AIM OF THE TASK
In two sentences, summarize the worked solution for the tangent lines below.

SELECTED EXCERPT
Find the equation of the tangent line at the point where the curve crosses itself. x = t^3-6t, y = t^2.

Here is the solution for this specific problem:

Based from the graph, the curve will intersect itself at the y-axis, i.e. x = 0. 

t^3 - 6t = 0 
t(t^2 - 6) = 0 
t = 0 or t = ± √6 

dx/dt = 3t^2 - 6 
dy/dt = 2t 

dy/dx = 2t/(3t^2 - 6) 

@ t = 0, dy/dx = 0. 
x = 0, y = 0 

y = 0 

@ t = √6, dy/dx = 2√6/12 = √6/6 
x = 0, y = 6 

y - 6 = (√6/6) x 
y = (√6/6)x + 6 

@ t = -√6, dy/dx = -2√6/12 = -√6/6 
x = 0, y = 6 

y - 6 = (-√6/6) x 
y = (-√6/6)x + 6

So the equations of the tangent line at the point where the curve crosses itself are: y = (√6/6)x + 6 and y = (-√6/6)x + 6. I am hoping that these answers have satisfied your queries and it will be able to help you in your endeavors, and if you would like, feel free to ask another question.

Source data
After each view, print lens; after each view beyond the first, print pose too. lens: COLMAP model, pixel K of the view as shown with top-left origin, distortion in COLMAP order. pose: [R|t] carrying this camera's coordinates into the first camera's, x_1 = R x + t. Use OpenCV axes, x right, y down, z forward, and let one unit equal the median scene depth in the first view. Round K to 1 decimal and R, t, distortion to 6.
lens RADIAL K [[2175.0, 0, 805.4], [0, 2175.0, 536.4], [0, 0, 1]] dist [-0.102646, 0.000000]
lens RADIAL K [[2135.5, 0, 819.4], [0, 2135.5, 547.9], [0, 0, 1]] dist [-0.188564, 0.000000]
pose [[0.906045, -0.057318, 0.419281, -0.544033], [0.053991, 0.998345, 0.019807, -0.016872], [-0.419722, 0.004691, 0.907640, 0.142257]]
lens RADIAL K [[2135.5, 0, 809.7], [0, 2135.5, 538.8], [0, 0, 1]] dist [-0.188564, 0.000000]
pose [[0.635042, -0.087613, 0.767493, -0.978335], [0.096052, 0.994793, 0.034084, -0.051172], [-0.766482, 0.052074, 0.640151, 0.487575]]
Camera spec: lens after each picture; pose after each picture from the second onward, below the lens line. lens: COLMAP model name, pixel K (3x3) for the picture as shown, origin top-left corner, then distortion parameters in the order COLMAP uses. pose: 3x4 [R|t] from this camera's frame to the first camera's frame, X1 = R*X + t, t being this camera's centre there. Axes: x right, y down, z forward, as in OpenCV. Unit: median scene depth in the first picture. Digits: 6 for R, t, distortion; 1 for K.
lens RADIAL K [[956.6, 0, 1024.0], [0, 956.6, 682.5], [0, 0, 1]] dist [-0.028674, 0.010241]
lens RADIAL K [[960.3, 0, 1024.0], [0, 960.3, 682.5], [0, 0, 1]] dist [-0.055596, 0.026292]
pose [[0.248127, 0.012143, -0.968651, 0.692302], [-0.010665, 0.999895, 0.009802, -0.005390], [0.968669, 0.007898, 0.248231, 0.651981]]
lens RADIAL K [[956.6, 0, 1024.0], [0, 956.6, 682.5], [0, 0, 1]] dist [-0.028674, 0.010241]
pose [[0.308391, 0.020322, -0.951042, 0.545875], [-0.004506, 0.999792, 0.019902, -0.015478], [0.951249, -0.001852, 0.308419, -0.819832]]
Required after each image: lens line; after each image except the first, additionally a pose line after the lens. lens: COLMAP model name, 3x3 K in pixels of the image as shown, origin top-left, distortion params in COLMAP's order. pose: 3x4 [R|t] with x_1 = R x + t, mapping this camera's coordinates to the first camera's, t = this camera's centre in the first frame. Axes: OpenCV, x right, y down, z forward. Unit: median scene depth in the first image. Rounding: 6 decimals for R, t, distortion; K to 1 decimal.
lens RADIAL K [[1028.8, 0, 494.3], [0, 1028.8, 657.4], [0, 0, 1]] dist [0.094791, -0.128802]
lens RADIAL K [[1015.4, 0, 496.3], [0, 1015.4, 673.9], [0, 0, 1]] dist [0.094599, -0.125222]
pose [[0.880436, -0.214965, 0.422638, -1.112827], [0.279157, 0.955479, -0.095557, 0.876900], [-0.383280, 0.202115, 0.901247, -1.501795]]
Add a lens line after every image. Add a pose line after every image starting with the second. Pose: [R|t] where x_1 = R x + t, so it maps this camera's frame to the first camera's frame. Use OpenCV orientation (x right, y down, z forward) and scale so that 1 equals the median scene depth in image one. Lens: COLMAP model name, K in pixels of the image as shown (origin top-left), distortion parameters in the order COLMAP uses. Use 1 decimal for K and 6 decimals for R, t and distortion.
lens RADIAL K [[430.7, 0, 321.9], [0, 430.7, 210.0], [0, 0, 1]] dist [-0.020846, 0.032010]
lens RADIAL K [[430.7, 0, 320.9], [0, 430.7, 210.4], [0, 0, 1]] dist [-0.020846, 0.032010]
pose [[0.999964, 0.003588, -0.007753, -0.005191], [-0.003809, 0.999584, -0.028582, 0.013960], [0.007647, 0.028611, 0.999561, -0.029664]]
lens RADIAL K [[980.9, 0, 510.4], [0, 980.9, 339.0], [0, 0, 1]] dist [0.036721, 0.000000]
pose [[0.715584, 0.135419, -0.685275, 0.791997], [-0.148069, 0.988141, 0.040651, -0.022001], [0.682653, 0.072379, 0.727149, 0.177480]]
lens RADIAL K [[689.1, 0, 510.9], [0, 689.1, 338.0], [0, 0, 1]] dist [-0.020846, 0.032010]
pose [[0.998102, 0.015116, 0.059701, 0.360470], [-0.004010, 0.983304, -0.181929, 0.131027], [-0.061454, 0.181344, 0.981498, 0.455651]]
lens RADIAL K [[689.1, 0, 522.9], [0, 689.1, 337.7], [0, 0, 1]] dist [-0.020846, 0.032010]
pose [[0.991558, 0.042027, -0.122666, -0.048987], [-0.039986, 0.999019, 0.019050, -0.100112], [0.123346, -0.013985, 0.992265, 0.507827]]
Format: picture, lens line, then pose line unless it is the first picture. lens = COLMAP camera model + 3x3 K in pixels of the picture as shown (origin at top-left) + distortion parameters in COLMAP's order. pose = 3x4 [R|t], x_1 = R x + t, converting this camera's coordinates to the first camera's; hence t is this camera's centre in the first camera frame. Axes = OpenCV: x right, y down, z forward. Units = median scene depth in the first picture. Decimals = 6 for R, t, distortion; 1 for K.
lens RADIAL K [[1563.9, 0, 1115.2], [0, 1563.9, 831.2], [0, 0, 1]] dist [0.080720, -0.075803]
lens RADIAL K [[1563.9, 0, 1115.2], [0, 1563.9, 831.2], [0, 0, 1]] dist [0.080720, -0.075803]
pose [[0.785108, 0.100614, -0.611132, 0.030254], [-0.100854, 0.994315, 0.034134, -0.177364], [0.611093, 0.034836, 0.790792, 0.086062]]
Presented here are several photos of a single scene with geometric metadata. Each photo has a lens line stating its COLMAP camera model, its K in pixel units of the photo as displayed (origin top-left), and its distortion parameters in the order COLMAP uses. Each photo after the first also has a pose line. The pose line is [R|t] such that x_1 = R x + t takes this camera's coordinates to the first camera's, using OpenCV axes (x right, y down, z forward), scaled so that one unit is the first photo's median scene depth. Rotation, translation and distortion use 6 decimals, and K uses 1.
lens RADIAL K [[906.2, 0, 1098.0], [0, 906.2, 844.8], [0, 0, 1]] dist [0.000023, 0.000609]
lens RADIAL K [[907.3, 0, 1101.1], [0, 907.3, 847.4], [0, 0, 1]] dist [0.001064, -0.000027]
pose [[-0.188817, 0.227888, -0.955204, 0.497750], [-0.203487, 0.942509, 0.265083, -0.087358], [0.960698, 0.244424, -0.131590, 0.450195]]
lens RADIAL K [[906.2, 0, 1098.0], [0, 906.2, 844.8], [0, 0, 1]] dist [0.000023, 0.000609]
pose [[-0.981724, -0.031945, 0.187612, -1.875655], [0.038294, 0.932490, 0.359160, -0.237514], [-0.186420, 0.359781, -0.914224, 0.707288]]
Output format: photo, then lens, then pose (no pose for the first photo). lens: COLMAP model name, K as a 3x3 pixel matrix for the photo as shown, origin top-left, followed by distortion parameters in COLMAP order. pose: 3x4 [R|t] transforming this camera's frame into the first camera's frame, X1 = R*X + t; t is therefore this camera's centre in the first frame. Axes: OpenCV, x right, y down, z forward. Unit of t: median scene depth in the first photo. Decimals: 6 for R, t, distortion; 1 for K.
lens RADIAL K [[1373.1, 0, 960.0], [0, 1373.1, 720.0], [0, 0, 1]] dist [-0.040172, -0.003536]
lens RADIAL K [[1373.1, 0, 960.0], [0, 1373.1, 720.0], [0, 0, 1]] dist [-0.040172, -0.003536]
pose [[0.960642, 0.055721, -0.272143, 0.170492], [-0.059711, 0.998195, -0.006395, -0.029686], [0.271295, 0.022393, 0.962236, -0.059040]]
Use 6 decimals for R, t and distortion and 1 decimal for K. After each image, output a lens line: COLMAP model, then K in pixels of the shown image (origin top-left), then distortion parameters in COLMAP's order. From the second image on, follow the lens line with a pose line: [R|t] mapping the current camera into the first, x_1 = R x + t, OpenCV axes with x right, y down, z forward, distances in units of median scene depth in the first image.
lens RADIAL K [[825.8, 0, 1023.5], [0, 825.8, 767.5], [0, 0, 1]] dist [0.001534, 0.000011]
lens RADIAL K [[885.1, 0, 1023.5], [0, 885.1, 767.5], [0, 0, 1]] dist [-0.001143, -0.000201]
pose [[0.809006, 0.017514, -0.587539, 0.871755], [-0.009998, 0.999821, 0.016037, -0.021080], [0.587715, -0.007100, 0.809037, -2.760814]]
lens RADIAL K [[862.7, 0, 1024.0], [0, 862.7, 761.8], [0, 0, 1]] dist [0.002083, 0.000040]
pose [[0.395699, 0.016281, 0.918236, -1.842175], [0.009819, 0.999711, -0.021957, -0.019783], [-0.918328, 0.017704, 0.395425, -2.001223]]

ANSWER AREA
The solution sets x = t^3 - 6t equal to zero, which gives t = 0 or t = ±√6, and finds dy/dx = 2t/(3t^2 - 6). At t = √6 and t = -√6 the point is x = 0, y = 6, with slopes √6/6 and -√6/6, so the tangent lines where the curve crosses itself are y = (√6/6)x + 6 and y = (-√6/6)x + 6.